Para ouvir colorido ou povoar os olhos de mundos,
queria ser poeta ou músico.
Tudo
parece bem. Meu cachorro brinca no gramado. Bem ali na poltrona o gato ronrona
enquanto se lambe. A janela continua com aquele desejo de ser pintura. O Sol aponta
um dedo escapado por uma fresta do céu. Alguns livros ainda estão sobre a mesa,
abertos como se pedissem leitura. Caneta a postos. Rascunho. Pois então! O
cenário parece favorecer para mais um dia claro, para mais uma crônica que
insiste em acontecer. Prioridade? Há muitas! Mas nem o cachorro, nem o gato,
nem a janela, nem o Sol, nem os livros, nem a caneta, nem os rascunhos me
deixam seguir. Tudo se desenha para que eu aconteça uma nova verdade. E sabe
como é. Os temperos precisam de medida, de certa minúcia. Uma pitada a menos ou
a mais é o bastante para que a coisa toda desande, ‘desaconteça’. Difícil fazer
sentir só com as palavras. Elas não têm rostos. Poderiam ter olhos, já
facilitariam bastante. Não tendo, seguimos desenhando para ver se nos afinamos
no tempo e nos sentidos.
Confesso
que diante de mim há também um poema. Poema que foi selecionado entre tantos
outros para estar morando dentro de um livro, obra que, neste momento, fala
comigo. Mastigo alguns dos versos. Tento ouvir o som que ele faz entre meus
dentes. O gosto que tem. Ora, bolas! O Sol acaba de entrar em meu quarto. Era o
que eu precisava. Será que foram os versos deste poeta?
Outro
dia ainda falei sobre isso com uma amiga. “Não consigo vestir minhas imagens
com as roupas finas que o poema pede.” Não que me importo tanto assim com
roupas, sou como Diógenes, o Cínico. Ando nu. Mesmo assim, não pense que nunca
tentei vestir meus pensamentos com a calça de alguma estrofe, ou com a camisa
de seda daquele soneto bonito do tipo que só vemos em Shakespeare, Camões e
Florbela Espanca. Nem o cinto daqueles versos serve em minhas ‘escrevinhações’.
Apertam o que preciso dizer.

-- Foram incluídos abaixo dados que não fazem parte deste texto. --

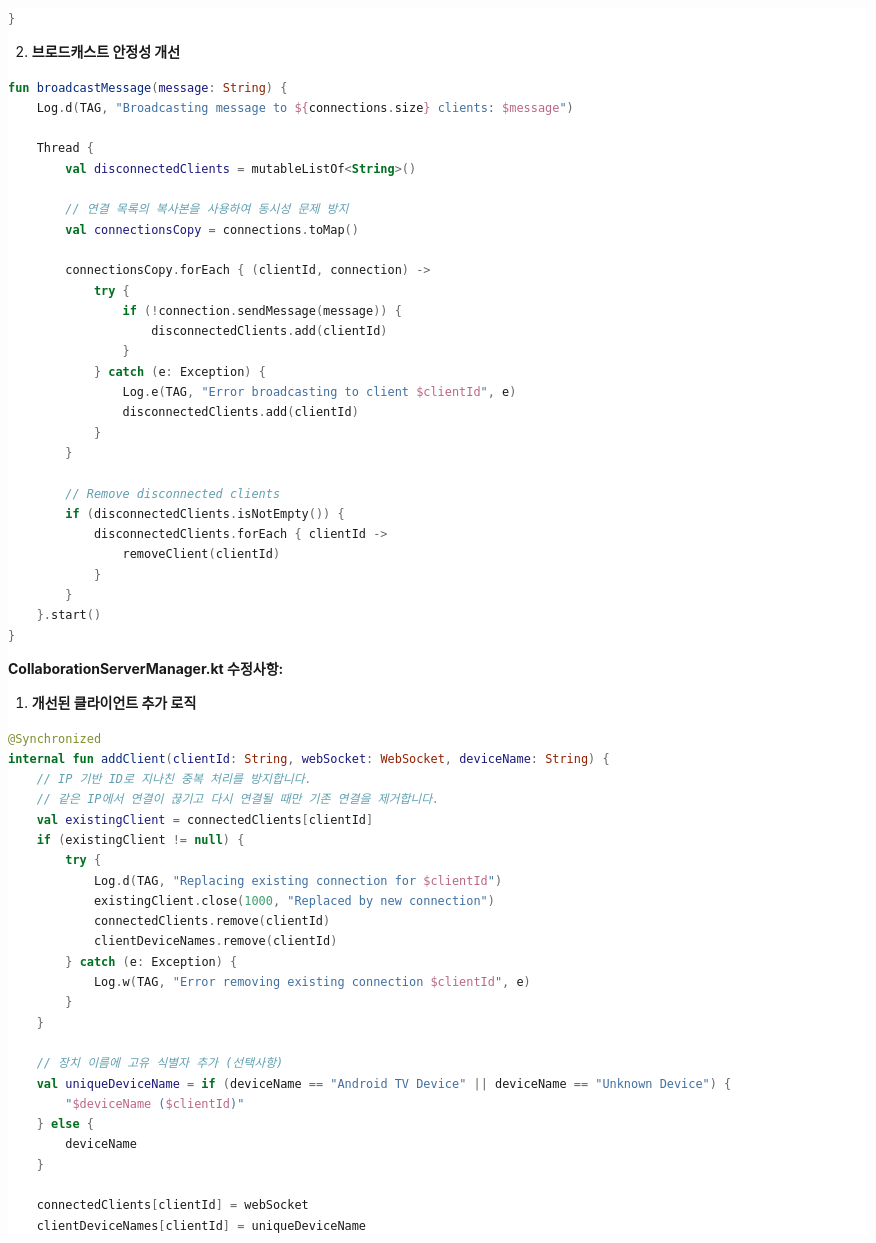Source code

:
 ```kotlin
}
```

2. **브로드캐스트 안정성 개선**
```kotlin
fun broadcastMessage(message: String) {
    Log.d(TAG, "Broadcasting message to ${connections.size} clients: $message")
    
    Thread {
        val disconnectedClients = mutableListOf<String>()
        
        // 연결 목록의 복사본을 사용하여 동시성 문제 방지
        val connectionsCopy = connections.toMap()
        
        connectionsCopy.forEach { (clientId, connection) ->
            try {
                if (!connection.sendMessage(message)) {
                    disconnectedClients.add(clientId)
                }
            } catch (e: Exception) {
                Log.e(TAG, "Error broadcasting to client $clientId", e)
                disconnectedClients.add(clientId)
            }
        }
        
        // Remove disconnected clients
        if (disconnectedClients.isNotEmpty()) {
            disconnectedClients.forEach { clientId ->
                removeClient(clientId)
            }
        }
    }.start()
}
```

**CollaborationServerManager.kt 수정사항:**

1. **개선된 클라이언트 추가 로직**
```kotlin
@Synchronized
internal fun addClient(clientId: String, webSocket: WebSocket, deviceName: String) {
    // IP 기반 ID로 지나친 중복 처리를 방지합니다.
    // 같은 IP에서 연결이 끊기고 다시 연결될 때만 기존 연결을 제거합니다.
    val existingClient = connectedClients[clientId]
    if (existingClient != null) {
        try {
            Log.d(TAG, "Replacing existing connection for $clientId")
            existingClient.close(1000, "Replaced by new connection")
            connectedClients.remove(clientId)
            clientDeviceNames.remove(clientId)
        } catch (e: Exception) {
            Log.w(TAG, "Error removing existing connection $clientId", e)
        }
    }
    
    // 장치 이름에 고유 식별자 추가 (선택사항)
    val uniqueDeviceName = if (deviceName == "Android TV Device" || deviceName == "Unknown Device") {
        "$deviceName ($clientId)"
    } else {
        deviceName
    }
    
    connectedClients[clientId] = webSocket
    clientDeviceNames[clientId] = uniqueDeviceName
```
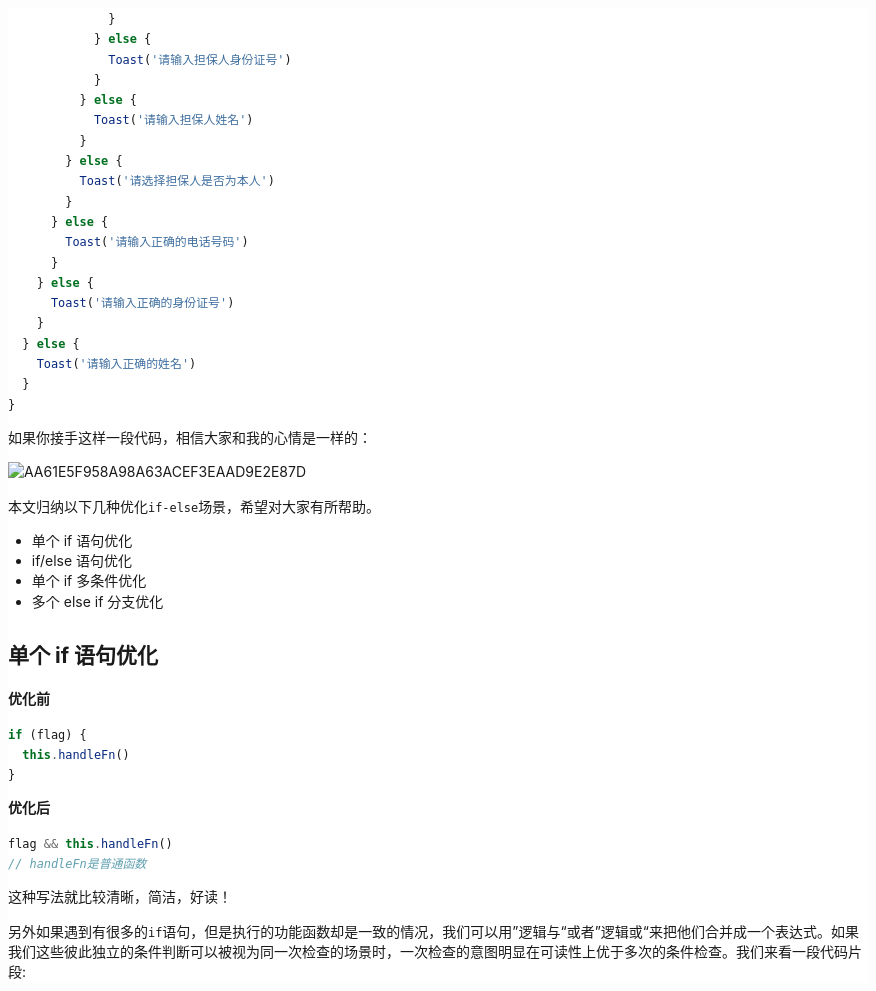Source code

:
 ```js
              }
            } else {
              Toast('请输入担保人身份证号')
            }
          } else {
            Toast('请输入担保人姓名')
          }
        } else {
          Toast('请选择担保人是否为本人')
        }
      } else {
        Toast('请输入正确的电话号码')
      }
    } else {
      Toast('请输入正确的身份证号')
    }
  } else {
    Toast('请输入正确的姓名')
  }
}
```

如果你接手这样一段代码，相信大家和我的心情是一样的：

![AA61E5F958A98A63ACEF3EAAD9E2E87D](https://p3-juejin.byteimg.com/tos-cn-i-k3u1fbpfcp/c9be4a6fefb74653af37c2cf61101922~tplv-k3u1fbpfcp-zoom-1.image)

本文归纳以下几种优化`if-else`场景，希望对大家有所帮助。

- 单个 if 语句优化
- if/else 语句优化
- 单个 if 多条件优化
- 多个 else if 分支优化

## 单个 if 语句优化

**优化前**

```js
if (flag) {
  this.handleFn()
}
```

**优化后**

```js
flag && this.handleFn()
// handleFn是普通函数
```

这种写法就比较清晰，简洁，好读！

另外如果遇到有很多的`if`语句，但是执行的功能函数却是一致的情况，我们可以用”逻辑与“或者”逻辑或“来把他们合并成一个表达式。如果我们这些彼此独立的条件判断可以被视为同一次检查的场景时，一次检查的意图明显在可读性上优于多次的条件检查。我们来看一段代码片段:

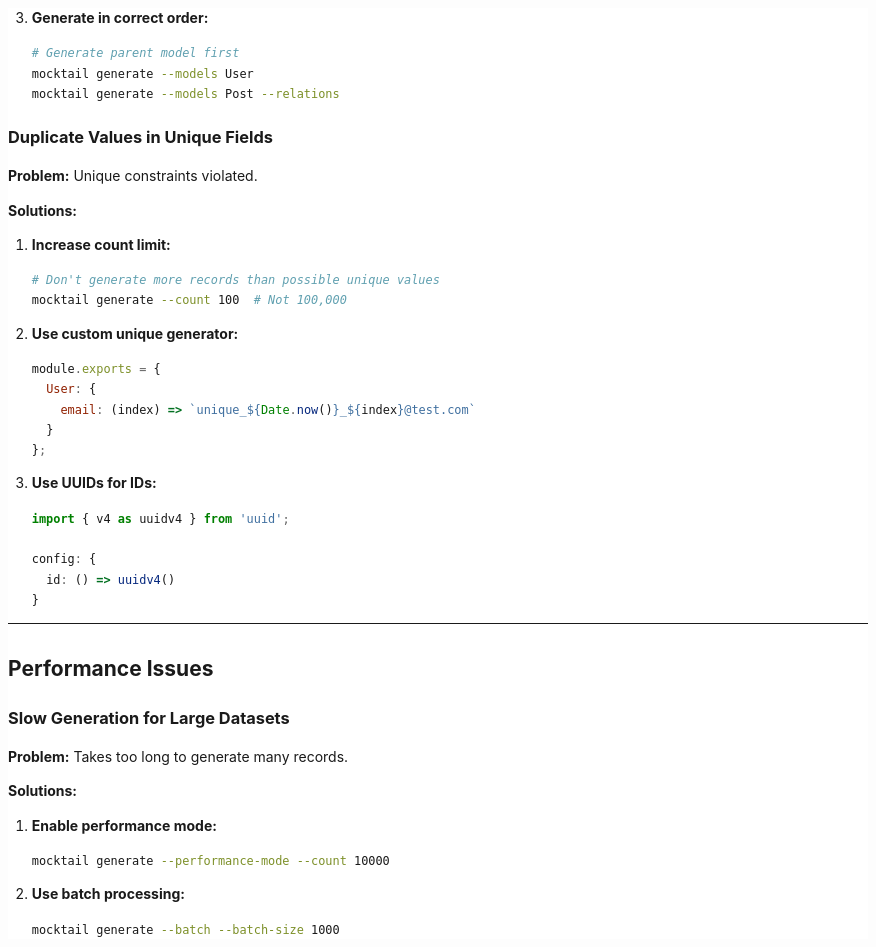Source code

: 3. **Generate in correct order:**
   ```bash
   # Generate parent model first
   mocktail generate --models User
   mocktail generate --models Post --relations
   ```

### Duplicate Values in Unique Fields

**Problem:** Unique constraints violated.

**Solutions:**

1. **Increase count limit:**
   ```bash
   # Don't generate more records than possible unique values
   mocktail generate --count 100  # Not 100,000
   ```

2. **Use custom unique generator:**
   ```javascript
   module.exports = {
     User: {
       email: (index) => `unique_${Date.now()}_${index}@test.com`
     }
   };
   ```

3. **Use UUIDs for IDs:**
   ```typescript
   import { v4 as uuidv4 } from 'uuid';
   
   config: {
     id: () => uuidv4()
   }
   ```

---

## Performance Issues

### Slow Generation for Large Datasets

**Problem:** Takes too long to generate many records.

**Solutions:**

1. **Enable performance mode:**
   ```bash
   mocktail generate --performance-mode --count 10000
   ```

2. **Use batch processing:**
   ```bash
   mocktail generate --batch --batch-size 1000
   ```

Sou gordo demais.
Contudo,
uso da crônica para falar em um amigo que nega o que não sei fazer – o poema selecionado
daquele livro saiu de seus dedos. Entretanto, nega-se a ser, a admitir que as
roupas lhe caiam bem (até o Sol espiou um pouco comigo). Quando se aventura em
dizer, diz versando. Diferente de mim que só ponho ovos. Quando uma ideia
nasce, sobram cascas para todo o lado. A ave sai, mas não é ave que fiz nascer.
As cascas é que são minhas. O amigo é que sabe revestir de penas os passarinhos
que saem ao mundo e que preciso mostrar. Mostro, mas é ele quem o faz voar.
Acho
que preciso parar. Encasquei demais este texto. Só queria que o amigo-poeta não
desistisse. Meu negócio não são asas. Meu céu é o chão. O teu, albatroz, é lá
no alto. As estrelas gostam de ficar mais perto dos poetas. Também gosto. É por
isso que escrevo, mesmo que minha poesia seja pelada, que não caibam no poema.
Ah, senhor alfaiate, queria saber sentir o mundo como sentem as suas mãos de tecelão.